SELECTED EXTRACT ▸

How did Fiendens Musik come about?

To answer that question I’ll have to try to paint a picture of Sweden in that period.
The leftist movement of 1968 of course hit Sweden like a lot of other countries. But maybe it was more narrowed down to just students from the middle class here. A lot of them went out to work in the industry with the purpose to make the workers aware of "the oppression" and start a revolution, but since most workers lived in villas and drove new Volvos, they had little if any success. After all, we had a social democrat government for 40 years. If any should start a revolution, you’d think it would be the right wing, not the left.
Some of the left-wing organisations fell apart in the 70’s, others were radicalized. There were Maoists and Moscow-followers and people with contacts with the RAF in Germany and PLO in Palestine.

GOAL ▸
Write out the passage on Fiendens Musik again, starting with "Some of the" and going on through "PLO in Palestine.", but swap "Maoists" for "Trotskyists". The listing comes from a source unrelated to this text.

GIVEN DATA ▸
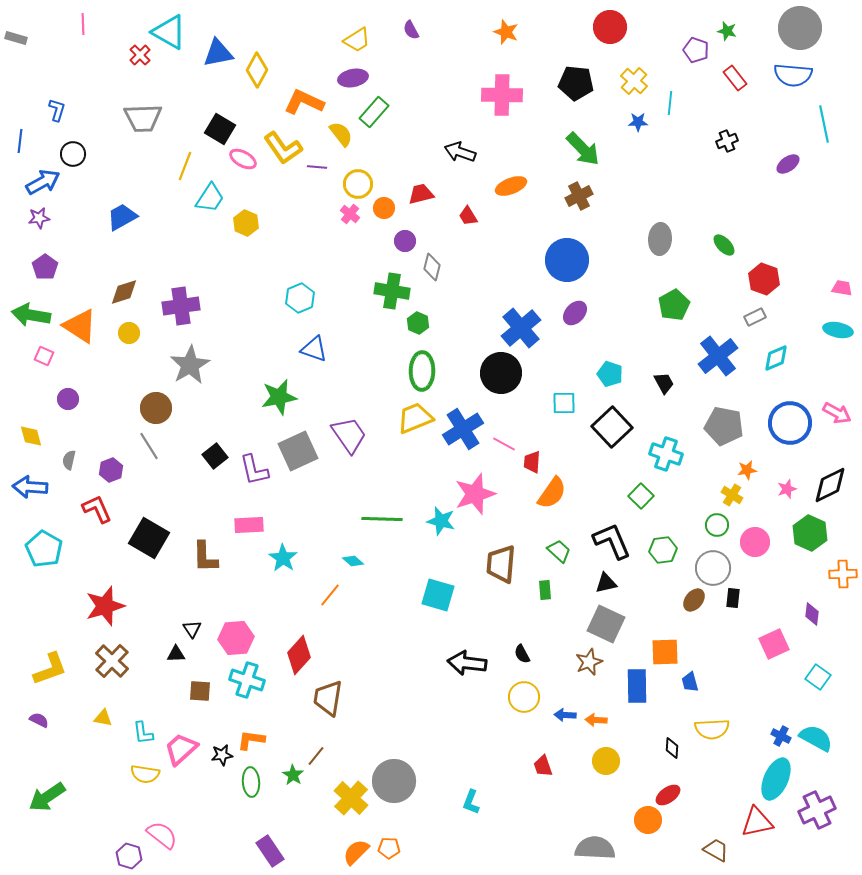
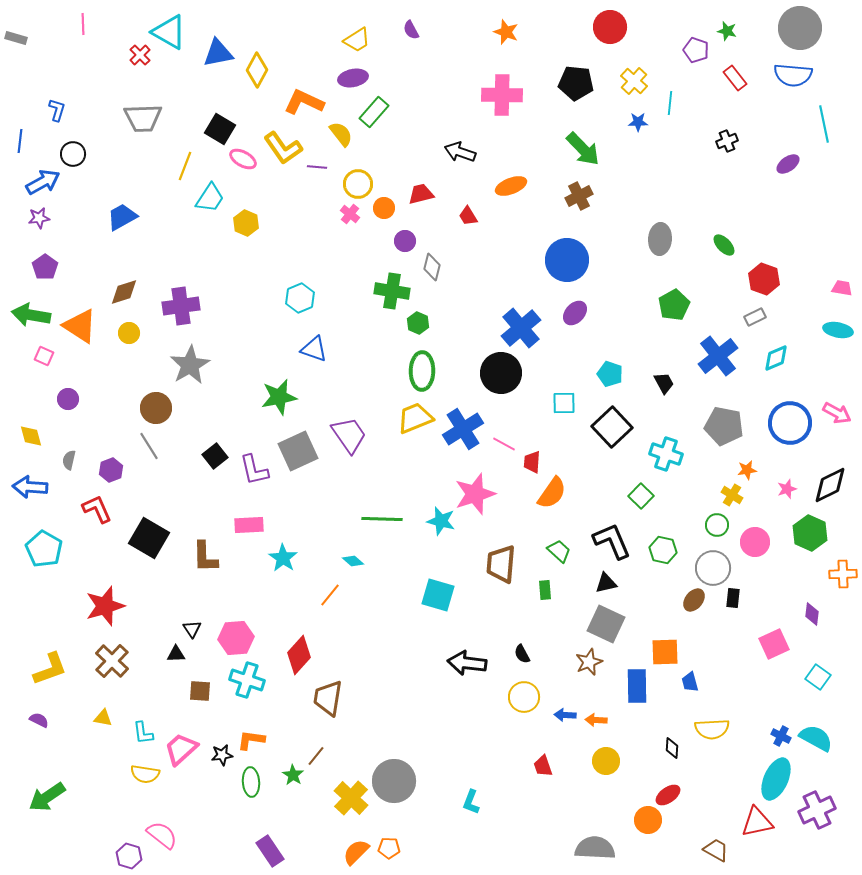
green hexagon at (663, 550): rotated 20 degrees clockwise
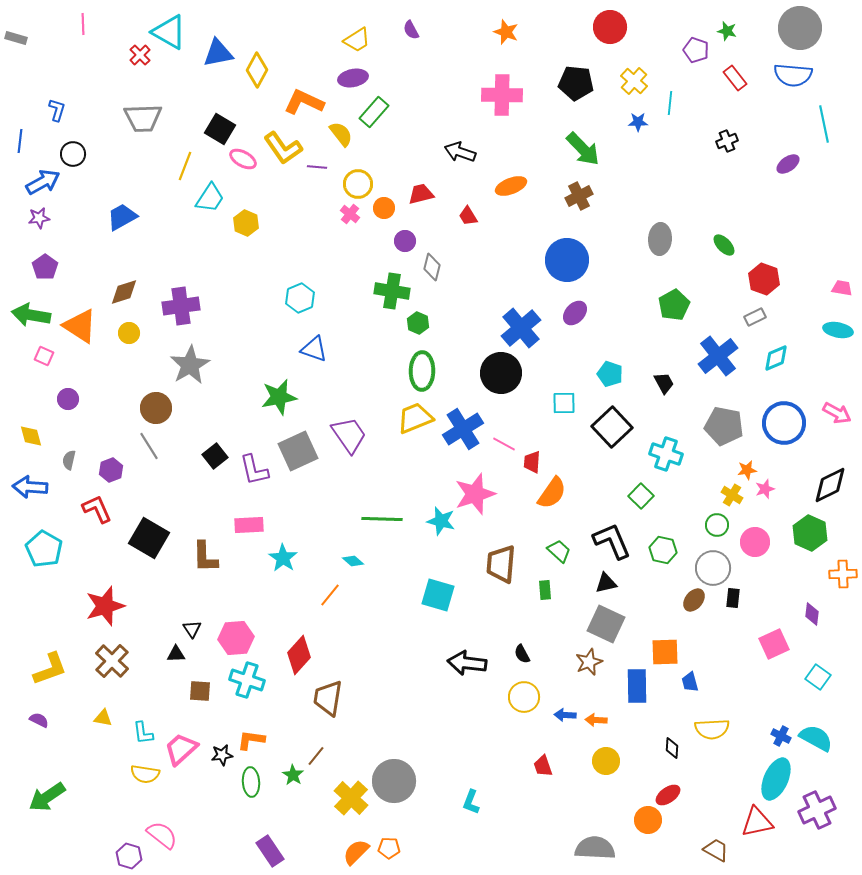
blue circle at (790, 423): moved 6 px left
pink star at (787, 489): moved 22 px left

SOLUTION FOR THIS TASK ▸
Some of the left-wing organisations fell apart in the 70’s, others were radicalized. There were Trotskyists and Moscow-followers and people with contacts with the RAF in Germany and PLO in Palestine.